Posted by molly in : salad , 2comments

there are a few recipes that phil and i clung to when we first started cooking together. these dishes would be made once a week usually (provided we could get the right ingredients, and provided those ingredients were ripe) – this includes our particular nicoise salad, prawns peas & rice, and the following, the first warm quinoa salad we ever tried, after finding the recipe in delicious magazine.
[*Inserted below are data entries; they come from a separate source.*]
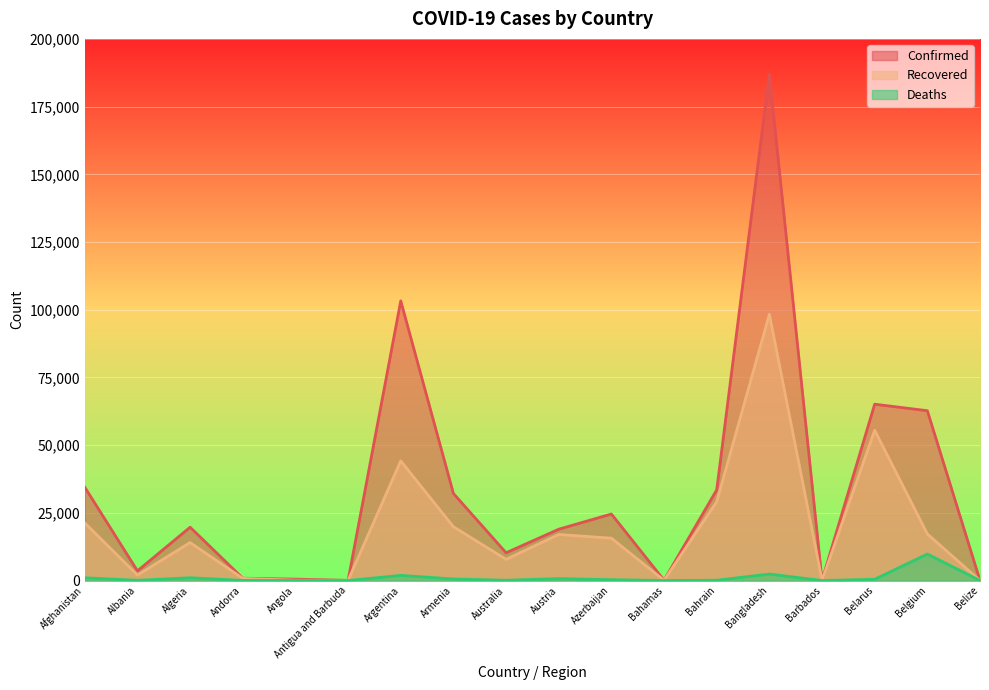

What is the label of the 17th point from the right?

Albania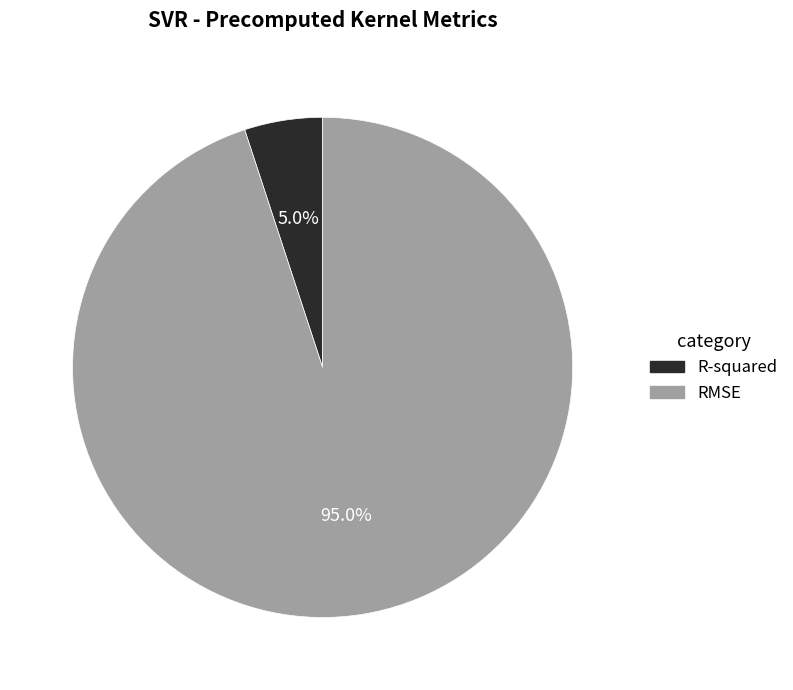

To the nearest percent, what portion does R-squared represent?

5%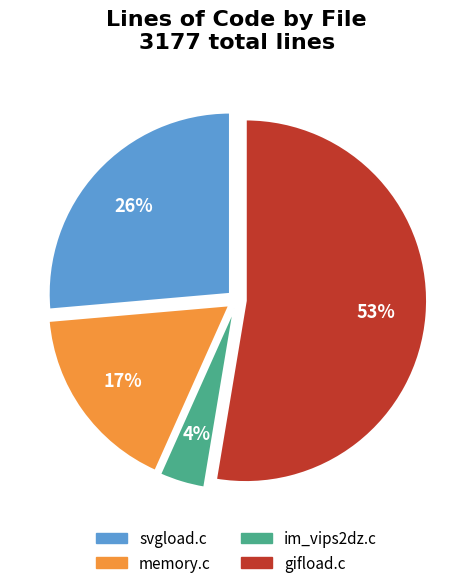

To the nearest percent, what is the difference between the largest and smallest slice percentages?

49%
now that it’s spring, the idea of a warm salad for dinner doesn’t seem so unappealing. in fact, this salad is just as good straight from the fridge – so it can be made hours ahead. what it does require is a nicely ripened avocado, fresh dill and parsley, and several juicy tomatoes. if any of these aren’t present, don’t bother making it – seriously, we’ve tried using dried herbs and it just isn’t the same.
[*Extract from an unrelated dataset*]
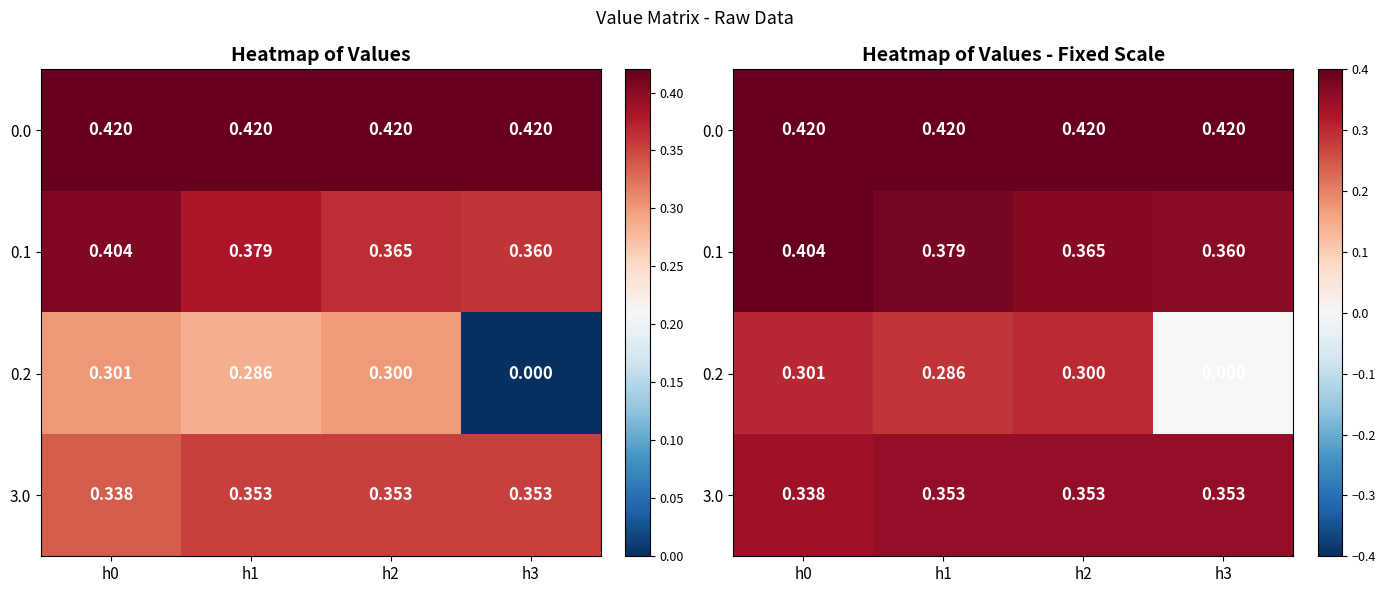

Where is 0.0 nearest to the value 0?

h0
this would also be great as a starter or side dish if you’re having guests over for lunch or dinner.

prawn and avocado quinoa salad

adapted from this delicious magazine recipe; serves 2

the particulars:

  • 3/4 cup quinoa
  • olive oil
  • 2 garlic cloves, finely chopped
  • 2 cups raw prawns with tails (but we used the frozen cooked and peeled variety since we don’t live anywhere near a place that carries amazing prawns – oh cape cod, you have spoiled me for life)
  • 6 ripe tomatoes, cut into wedges
  • bunch of fresh dill, chopped
  • bunch of fresh parsley, chopped
  • 6 spring onions, finely sliced
  • 1 large ripe avocado, halved, stoned, peeled, and chopped
  • 1/2 cup kalamata olives, pitted and chopped
  • juice of 1 lemon
  • optional: 1 red chili, finely chopped (include the seeds for extra heat)
  1. cook the quinoa – place in a large pan and cover with water. bring to a boil and leave to cook for about 20 minutes, stirring occasionally. you may need to add water during the cooking process, or drain it once it is cooked and tender. set aside.
  2. meanwhile, heat up a frying pan with a couple of tablespoons of olive oil. add the spring onions and garlic (also add the red chili and the raw prawns, if using). cook for about 3 minutes. (add the cooked and peeled prawns here, if using, and continue to cook until warmed through).
  3. place the prawns in a large bowl and stir in the tomatoes, dill, parsley, spring onions, avocado, chopped olives, some olive oil, and seasoning. stir in the prepared quinoa and pour in the lemon juice (you may not need all of it).